La langue des esclaves chez Plaute : stylème ou réalité ?
Marie-Ange JULIA, Lycée Henri IV et Centre Alfred Ernout
Le latin parlé par les esclaves dans les comédies de Plaute, tel du moins qu’il s’y
présente, offre des traits si proches de ceux des langues parlées modernes qu’on est en
droit de s’interroger sur l’intérêt historique de tels énoncés : y a-t-il réalisme ou
fantaisie ?
L’esclave est souvent le meneur de jeu, il est rusé, vantard et doué d’une exubérance
verbale prodigieuse. Ce critère a conduit à l’affirmation que la langue de Plaute serait
« une création essentiellement littéraire et que [ce serait] un contre-sens que d’en donner
une traduction trop réaliste ; loin de chercher à imiter le parler de la vie courante, le
poète stylise[rait] et transpose[rait] »1. Toutefois, quatre traits de la langue parlée par les
esclaves conduisent à nuancer une telle affirmation : la condition d’esclave se manifeste
parfois par une couleur de peau (Pseudolus est dit v. 1218 subniger) ou une langue
différente de celle parlée par les maîtres. La langue des esclaves de Plaute ne semble
être ni une fantaisie, ni même un simple stylème, mais renvoie à une certaine réalité, qui
préfigure d’ailleurs l’évolution future de la langue latine. Deux pièces l’illustrent
effectivement : le Pseudolus, qui laisse largement la parole à l’esclave Pseudolus, en
regard de ses maîtres, Calidore et Simon, et du léno Ballion ; et l’Amphitryon, qui
permettra de comparer la langue de l’esclave Sosie à celle des dieux, d’un roi et d’une
reine.
Cette réalité linguistique n’est pas sans rapport avec le genre étudié. L’échange du
maître et de l’esclave est en effet doublé d’un autre échange au théâtre : on parle de
« double énonciation », étant donné qu’un personnage s’adresse à son énonciataire
direct autant qu’aux spectateurs. La présence d’un auditoire, physiquement présent,
exerce une influence significative sur le choix des mots et sur les stratégies
informationnelles adoptées. Le public visé devait traiter l’information en temps réel et
souvent dans le bruit. Caractériser la parole des personnages contribuait ainsi à
l’identification du rôle de chacun : c’est une forme de polyphonie, phénomène rendu
possible par le fait que le locuteur-personnage est un être de discours, participant à cette
image de l’énonciation apportée par l’énoncé. Il est donc prévisible que l’on entende
dans le discours la voix d’un esclave qui a les propriétés que l’on reconnaît dans la vie
quotidienne. Oswald Ducrot a décrit ce qui se dit sur la scène non pas comme un mode
de communication spécifique, mais comme une utilisation parmi d’autres du langage
ordinaire, au même titre qu’une conversation ou qu’un discours politique2. L’esclave de
Plaute est donc un être fictif, intérieur à l’œuvre, dont la parole est conforme (nous ne
disons pas identique) à celle d’un locuteur de même condition.

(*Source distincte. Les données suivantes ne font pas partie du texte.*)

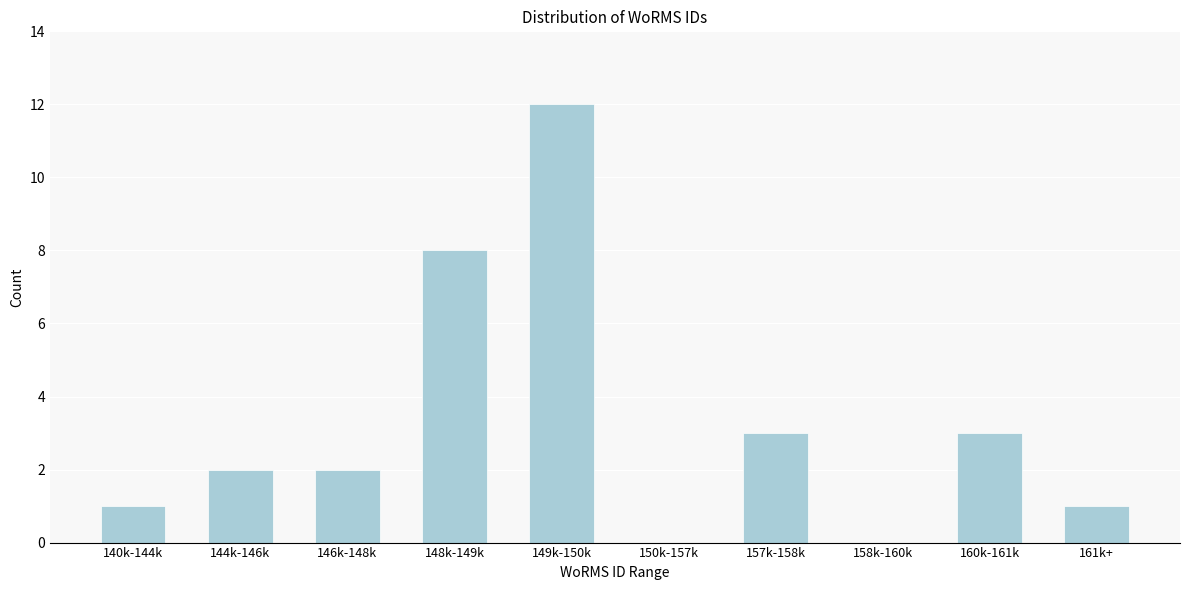

Reading left to right, transcribe all the data shown in this chart.

140k-144k=1	144k-146k=2	146k-148k=2	148k-149k=8	149k-150k=12	150k-157k=0	157k-158k=3	158k-160k=0	160k-161k=3	161k+=1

1 H. ZEHNACKER et J.-C. FREDOUILLE, Littérature latine, PUF, Paris, 1993 [2001], p. 34.
2 O. DUCROT, Le dire et le dit, Les Éditions de Minuit, Paris, 1984, p. 205-206, a décrit ce qui se dit sur
la scène non pas comme un mode de communication spécifique, mais comme une utilisation parmi
d’autres du langage ordinaire, au même titre qu’une conversation ou qu’un discours politique.